Optimized synthesis of a tert-butyl-phenyl-substituted tetrapyridophenazine ligand and its Ru(ii) complexes and determination of dimerization behaviour of the complexes through supramolecular “Fingerhakel”

Abstract

The synthesis of tpphz(tbp)₂ (tpphz(tbp)₂ = 3,16-di(tert-butyl-phenyl)-tetrapyrido[3,2-a:2′,3′-c:3′′,2′′-h:2′′′,3′′′-j]phenazine) has been optimized by using a new synthetic route. The complexes Ru(tbp)₂tpphz, Rutpphz(tbp)₂, Rutpphz(tbp)₂Ru and the reference compound Ru(tbp)₂phen (where Ru = (tbbpy)₂Ru, tbbpy = 4,4′-di-tert-butyl-2,2′-bipyridine and (tbp)₂phen = 3,8-bis(4-tert-butyl-phenyl)-1,10-phenanthroline) have been synthesized and characterized. Crystal structures or structural motifs could be obtained for each intermediate and complex and for the first time a tpphz based uncomplexed ligand could be investigated in the solid state. The mononuclear complexes Ru(tbp)₂tpphz and Rutpphz(tbp)₂ form π–π stacked dimers in the solid state. The latter exhibits an interesting aggregation in the solid state with three π-interactions.
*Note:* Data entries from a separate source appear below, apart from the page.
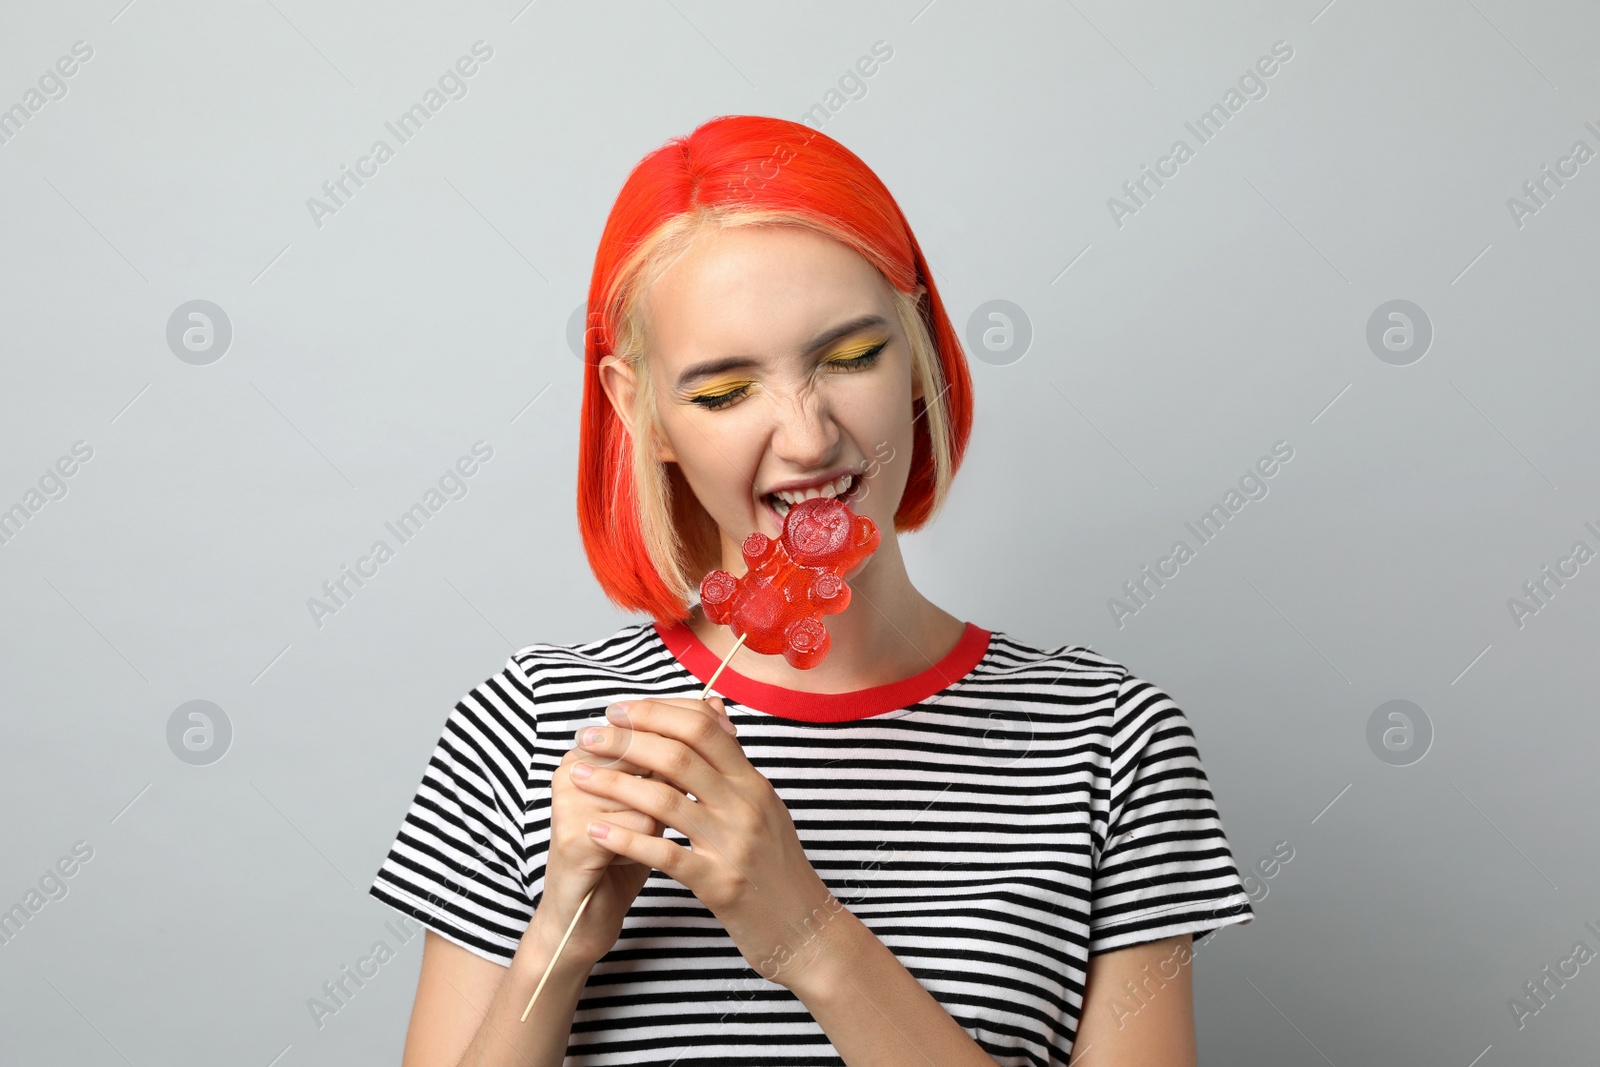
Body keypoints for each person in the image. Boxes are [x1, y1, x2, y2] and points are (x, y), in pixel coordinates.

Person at [369, 114, 1254, 1067]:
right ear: (643, 412)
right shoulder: (528, 729)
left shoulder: (1111, 743)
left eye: (850, 358)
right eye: (722, 392)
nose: (806, 439)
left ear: (916, 347)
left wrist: (805, 931)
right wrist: (560, 940)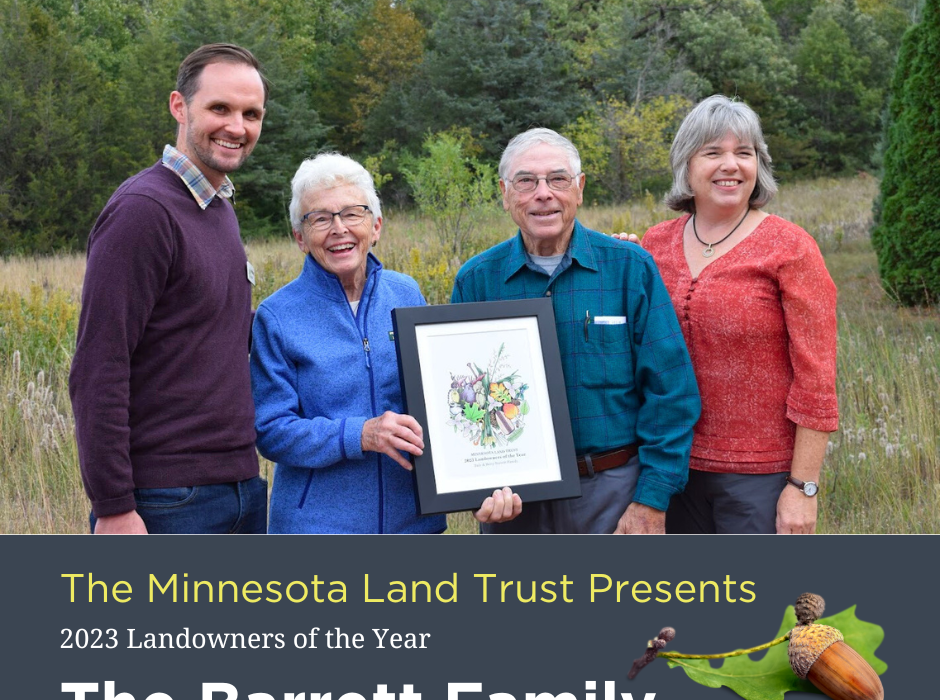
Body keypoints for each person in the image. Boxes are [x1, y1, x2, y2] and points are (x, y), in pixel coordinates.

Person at [451, 129, 700, 534]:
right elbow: (463, 401)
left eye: (558, 179)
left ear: (579, 188)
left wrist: (652, 499)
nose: (543, 193)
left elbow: (671, 393)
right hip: (513, 500)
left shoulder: (629, 268)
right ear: (505, 193)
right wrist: (476, 488)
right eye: (526, 181)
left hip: (613, 494)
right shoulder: (477, 280)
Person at [251, 153, 516, 533]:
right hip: (319, 530)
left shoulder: (405, 292)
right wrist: (360, 434)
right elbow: (272, 431)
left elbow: (442, 400)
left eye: (352, 213)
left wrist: (476, 480)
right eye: (320, 218)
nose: (338, 228)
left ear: (375, 226)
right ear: (300, 237)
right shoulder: (277, 316)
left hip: (413, 524)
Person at [69, 44, 270, 534]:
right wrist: (115, 506)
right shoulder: (144, 211)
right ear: (179, 107)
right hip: (167, 501)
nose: (237, 127)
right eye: (219, 108)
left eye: (251, 114)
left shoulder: (216, 206)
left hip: (240, 487)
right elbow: (99, 364)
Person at [639, 95, 838, 534]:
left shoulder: (791, 248)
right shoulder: (653, 246)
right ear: (686, 165)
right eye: (713, 153)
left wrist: (803, 487)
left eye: (743, 153)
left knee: (754, 599)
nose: (730, 165)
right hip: (667, 468)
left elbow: (817, 380)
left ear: (758, 166)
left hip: (760, 478)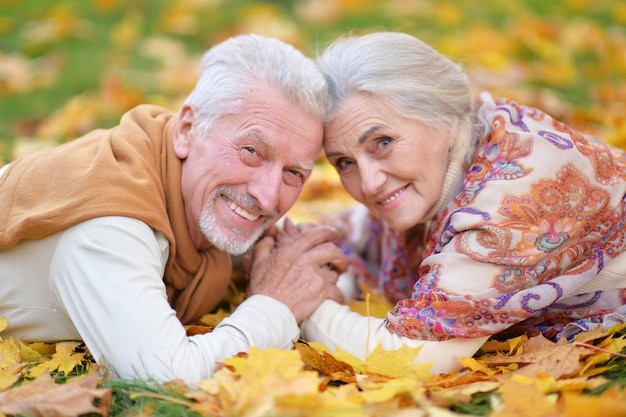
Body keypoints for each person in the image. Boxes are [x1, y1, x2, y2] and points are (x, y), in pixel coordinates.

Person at [0, 34, 347, 384]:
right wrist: (277, 305)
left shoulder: (178, 174)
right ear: (186, 130)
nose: (268, 198)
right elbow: (166, 376)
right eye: (251, 152)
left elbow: (289, 264)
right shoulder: (110, 227)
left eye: (293, 173)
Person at [292, 31, 626, 375]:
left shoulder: (513, 197)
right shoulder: (459, 149)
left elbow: (412, 357)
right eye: (344, 162)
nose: (368, 182)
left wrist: (300, 302)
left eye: (383, 142)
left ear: (444, 113)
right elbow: (351, 232)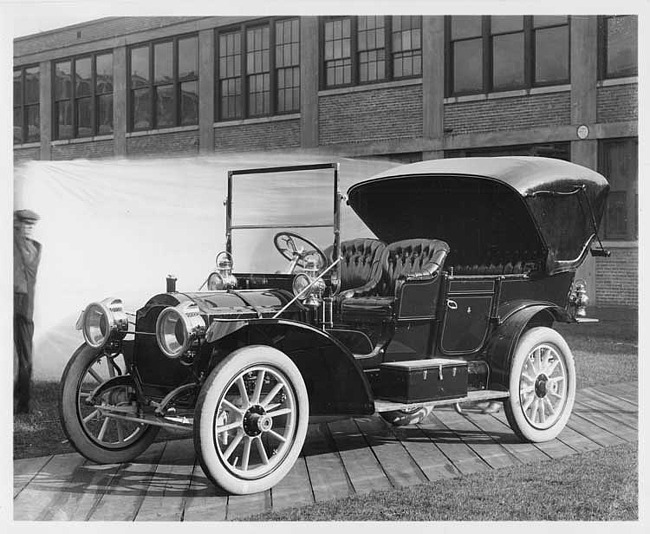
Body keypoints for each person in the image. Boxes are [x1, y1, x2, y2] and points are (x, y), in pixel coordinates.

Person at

Concentration dependent aggregation of these isomers in solution is observed with the aid of ¹H-NMR investigations. Out of those dimerization constants (K_D) could be calculated for the complexes Ru(tbp)₂tpphz and Rutpphz(tbp)₂. The values differ significantly. Photophysical and electrochemical properties of the presented complexes were investigated and compared with reference compounds. The tert-butyl-phenyl-substitution induces a stabilization of the ¹MLCT and ³MLCT states localized on the phenanthroline part of the bridging ligand. The ³MLCT localized on the phenazine portion seems to be not or only to a minor extent influenced by these substituents.